Smashed between the stone wall and the animal, Avery clung, he wouldn’t let go. The exoskeleton took the brunt of the force. When the animal pulled free, he climbed up it’s back, hooked his arm around its neck and dragged his claws across the beast’s vulnerable throat. Another slash and the head lifted from the shoulders. He tossed it, and as the body dropped, he rolled to his feet in front of Emeline. “Are you hurt?”
She lay against a stone column, breathing hard. Her wary gaze skimmed over him. He could imagine what she saw.
“Don’t worry about me. Worry about them.” She pointed to the remaining quimaera coming up behind him—and Khuket.
“Can you move?” He stepped in front of her, shielding her with his body. She groaned and shifted. He dared not take his eyes off his enemies.
“Yeah.”
Avery listened as she climbed to her feet. “Then get out of here. Don’t look back.”

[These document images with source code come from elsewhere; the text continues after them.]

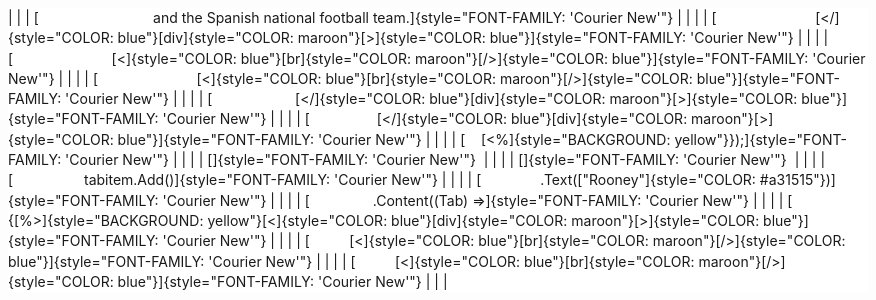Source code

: |                                                                                                                                                                                              |
| [                             and the Spanish national football team.]{style="FONT-FAMILY: 'Courier New'"}                                                                                   |
|                                                                                                                                                                                              |
| [                         [\</]{style="COLOR: blue"}[div]{style="COLOR: maroon"}[\>]{style="COLOR: blue"}]{style="FONT-FAMILY: 'Courier New'"}                                               |
|                                                                                                                                                                                              |
| [                         [\<]{style="COLOR: blue"}[br]{style="COLOR: maroon"}[/\>]{style="COLOR: blue"}]{style="FONT-FAMILY: 'Courier New'"}                                                |
|                                                                                                                                                                                              |
| [                         [\<]{style="COLOR: blue"}[br]{style="COLOR: maroon"}[/\>]{style="COLOR: blue"}]{style="FONT-FAMILY: 'Courier New'"}                                                |
|                                                                                                                                                                                              |
| [                     [\</]{style="COLOR: blue"}[div]{style="COLOR: maroon"}[\>]{style="COLOR: blue"}]{style="FONT-FAMILY: 'Courier New'"}                                                   |
|                                                                                                                                                                                              |
| [                 [\</]{style="COLOR: blue"}[div]{style="COLOR: maroon"}[\>]{style="COLOR: blue"}]{style="FONT-FAMILY: 'Courier New'"}                                                       |
|                                                                                                                                                                                              |
| [    [\<%]{style="BACKGROUND: yellow"}});]{style="FONT-FAMILY: 'Courier New'"}                                                                                                               |
|                                                                                                                                                                                              |
| []{style="FONT-FAMILY: 'Courier New'"}                                                                                                                                                       |
|                                                                                                                                                                                              |
| []{style="FONT-FAMILY: 'Courier New'"}                                                                                                                                                       |
|                                                                                                                                                                                              |
| [                  tabitem.Add()]{style="FONT-FAMILY: 'Courier New'"}                                                                                                                        |
|                                                                                                                                                                                              |
| [               .Text([\"Rooney\"]{style="COLOR: #a31515"})]{style="FONT-FAMILY: 'Courier New'"}                                                                                             |
|                                                                                                                                                                                              |
| [                .Content((Tab) =\>]{style="FONT-FAMILY: 'Courier New'"}                                                                                                                     |
|                                                                                                                                                                                              |
| [                {[%\>]{style="BACKGROUND: yellow"}[\<]{style="COLOR: blue"}[div]{style="COLOR: maroon"}[\>]{style="COLOR: blue"}]{style="FONT-FAMILY: 'Courier New'"}                       |
|                                                                                                                                                                                              |
| [          [\<]{style="COLOR: blue"}[br]{style="COLOR: maroon"}[/\>]{style="COLOR: blue"}]{style="FONT-FAMILY: 'Courier New'"}                                                               |
|                                                                                                                                                                                              |
| [          [\<]{style="COLOR: blue"}[br]{style="COLOR: maroon"}[/\>]{style="COLOR: blue"}]{style="FONT-FAMILY: 'Courier New'"}                                                               |
|                                                                                                                                                                                              |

“I’m not leaving you.” Her voice was low, as if pained. He gave her a quick glance. She was on her feet, gun in her hand. “I still have bullets.”
“Jesus H—stay behind me.”
“That’s a brilliant idea. Never would’ve thought of it myself.”
He didn’t know whether to be angry at her snide remark or elated she had enough energy for smart-aleck replies. An open courtyard with paved walkways and a fountain in the middle lay to their right. He tilted his head in that direction. Emeline shuffled that way, her steps unsteady.
Damn it. She’s hurt. He had to get her to a hospital.
Obey me.
Compulsion coated each word. His muscles quivered. His soul wanted to comply. Avery gritted and fought his own will for dominance over his body—and he was losing. Nothing had ever affected him this way.